Et ce discours de réconciliation prend de plus en plus de place dans le débat national, si l’on peut dire ainsi. Et puisque le pays de la taille de la Slovénie reste bel et bien en Europe, c’est la seule issue possible. Il est facile de parler de réconciliation lorsque ce n’est pas son identité qui est remise en question, mais l’Europe a beaucoup de conseils à donner en termes de réconciliation.

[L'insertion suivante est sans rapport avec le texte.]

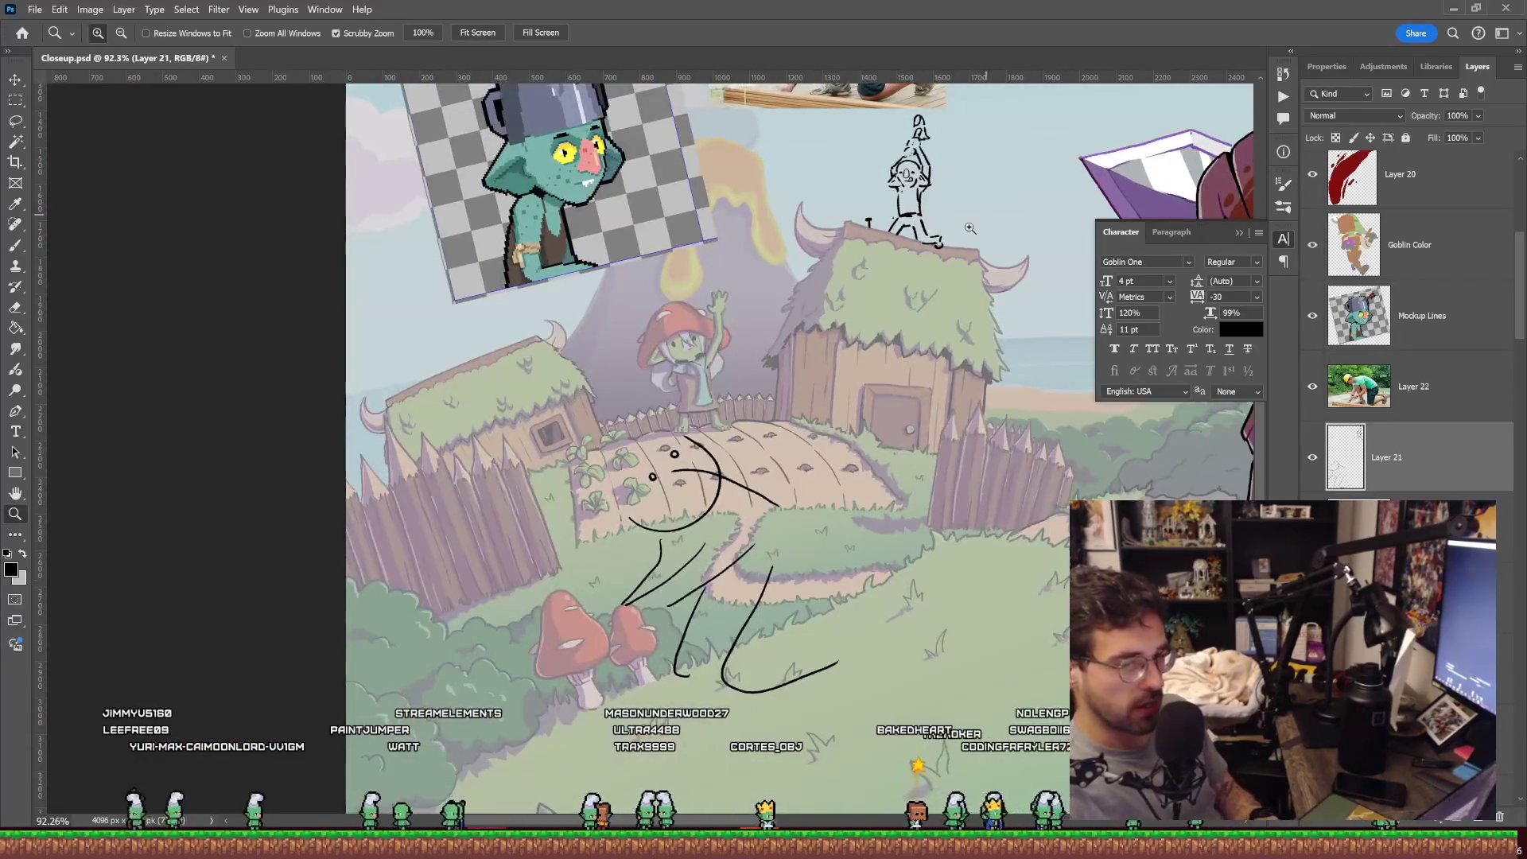
mouse_move(960, 412)
left_mouse_down()
mouse_move(1015, 197)
mouse_move(992, 245)
left_mouse_up()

La devise même de l’Europe le dit si bien : unis dans la diversité. Assurer un avenir prospère pour tous en Nouvelle-Calédonie passe par cette union des diverses identités, par une véritable compréhension des uns et des autres. Les batailles d’autrefois en Europe se résolvent aujourd’hui à coup de véto et de prises de tête au Conseil. Malgré les désaccords, les Européens ont appris à vivre ensemble après des milliers d’années de conflit. Y compris les partis les plus souverainistes ne veulent pas couper complètement les ponts avec leurs voisins.

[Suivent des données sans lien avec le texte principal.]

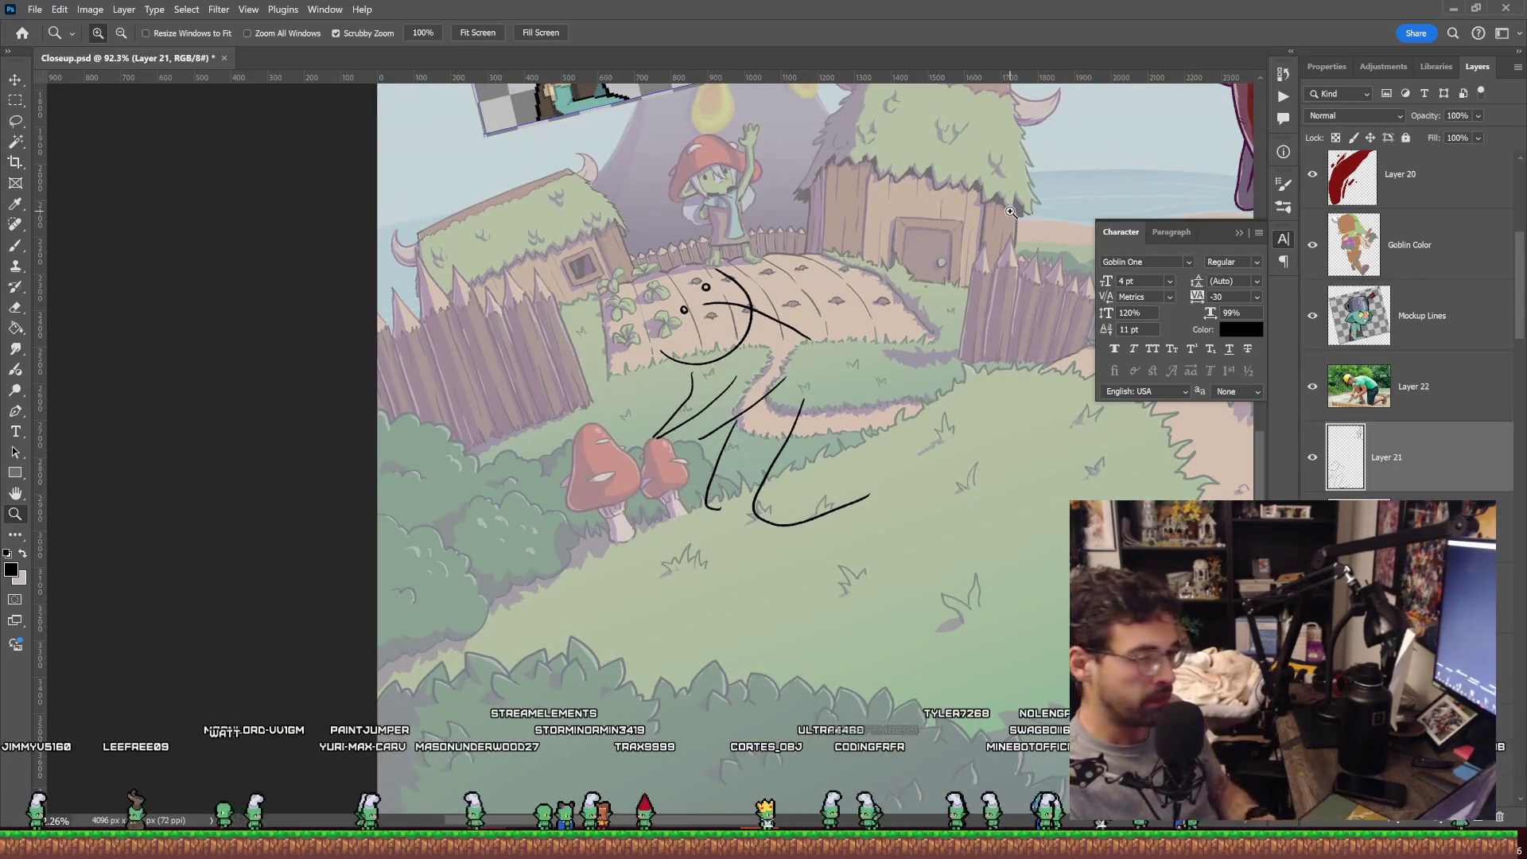
scroll(771, 282, "down", 3)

Il y a également beaucoup de choses à apprendre des États fédéraux européens, telles l’Allemagne, la Suisse, ou l’Espagne, qui parviennent à réunir plusieurs cultures au sein d’une seule entité, où les diverses identités ne sont pas en compétitions, mais se superposent. On peut très bien être Bavarois, Allemand, et Européen. Pourquoi ne pourrait-on pas être Kanak, Français, et Européen ? Il est vrai que la situation n’est pas exactement comparable, certes. L’un est une union de peuples voisins avec des spécificités communes, l’autre une cohabitation entre des peuples locaux et des descendants de colons. La Finlande serait un bon exemple d’occupation du territoire par un peuple n’y étant pas natif (les Finnois) ni n’ayant de lien de parenté avec les locaux (les Sami). Le pays, vieux d’à peine une centaine d’années, a réussi à faire cohabiter les deux en prenant en compte les spécificités et les coutumes de chacun.

Les solutions

Exemple européen ou non, la Nouvelle-Calédonie devra choisir son chemin dans les années à venir. Et ce chemin sera plus autonome que la situation de l’archipel actuellement. L’île possède déjà son propre statut au sein de la France, et le statut (très large) de RUP (région ultrapériphérique) au sein de l’Europe. Les langues et les cultures Kanaks ne peuvent être mises sous le tapis, car elles sont l’âme même de l’archipel. Ce qui fait la beauté d’un territoire ce sont ses spécificités, et non son uniformité. La reconnaissance des torts du passé est également une étape importante dans l’acceptation et le pardon de tous les partis. Mais aussi la réalisation qu’un avenir commun est bien plus désirable et respectueux d’une autodétermination qu’une mise sous tutelle chinoise, résultant de leur politique diplomatique actuelle. Une option régulièrement mise en avant est celle du statut d’État associé, un État indépendant mais qui décide de lui-même d’abandonner certains aspects souverains (notamment la question militaire et la représentation internationale). C’est le cas par exemple de Palaos, associé aux États-Unis, ou Niue, associée à la Nouvelle-Zélande. Une autre solution serait de fédérer la Nouvelle-Calédonie elle-même en une sorte d’État fédéral au sein de la République. Ou bien respecter les aires coutumières kanaks, de façon similaire au statut si particulier de Wallis-et-Futuna (qui possède 3 rois bel et bien reconnus comme tels). Peu importe la solution, puisque tout est à revoir, il est temps de bien faire les choses.

C’est le moment de s’écouter réellement, mais surtout, de se comprendre. Nous l’avons fait dans le passé, nous pouvons aisément le refaire.